| Work task |
When you reach a picture, skip it, and retype every line below exactly.

[Lens and sensor metadata]
▬▬▬▬▬▬
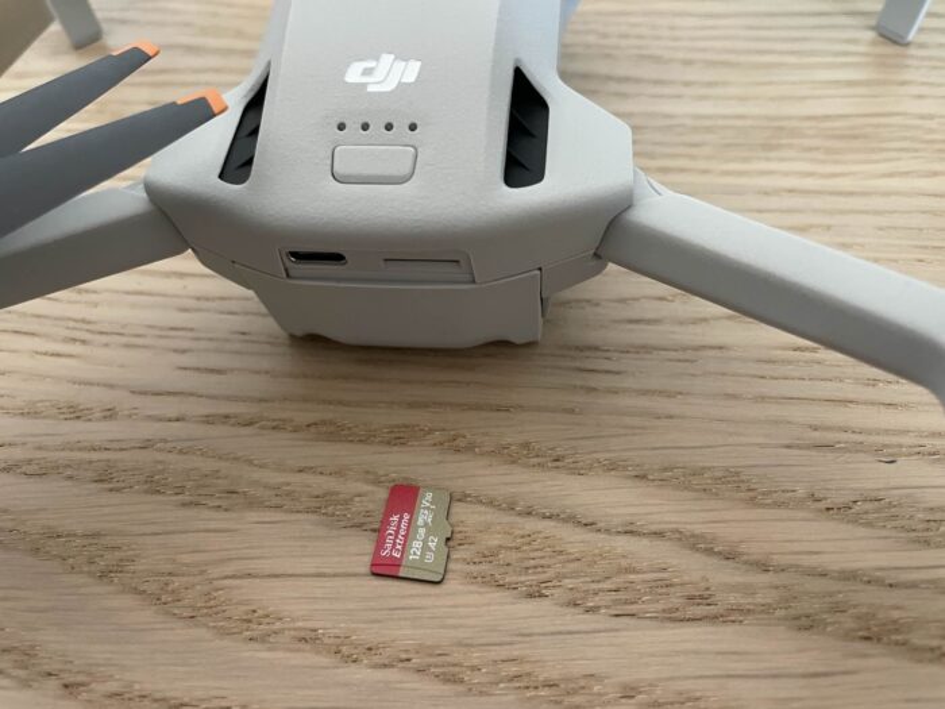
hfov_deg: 67.3
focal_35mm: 26
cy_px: 354
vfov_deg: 53.1
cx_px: 472
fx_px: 710
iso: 320
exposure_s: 1/60
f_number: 1.6
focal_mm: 4.2
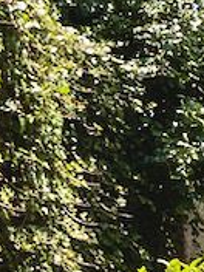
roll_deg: -0.2
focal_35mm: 148
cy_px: 321
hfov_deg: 9.3
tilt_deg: +7.4
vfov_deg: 13.0
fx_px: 1163
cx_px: -219
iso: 32
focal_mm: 4.25
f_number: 1.8
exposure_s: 1/549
▬▬▬▬▬▬
| Result for this exercise |
hfov_deg: 67.3
focal_35mm: 26
cy_px: 354
vfov_deg: 53.1
cx_px: 472
fx_px: 710
iso: 320
exposure_s: 1/60
f_number: 1.6
focal_mm: 4.2
roll_deg: -0.2
focal_35mm: 148
cy_px: 321
hfov_deg: 9.3
tilt_deg: +7.4
vfov_deg: 13.0
fx_px: 1163
cx_px: -219
iso: 32
focal_mm: 4.25
f_number: 1.8
exposure_s: 1/549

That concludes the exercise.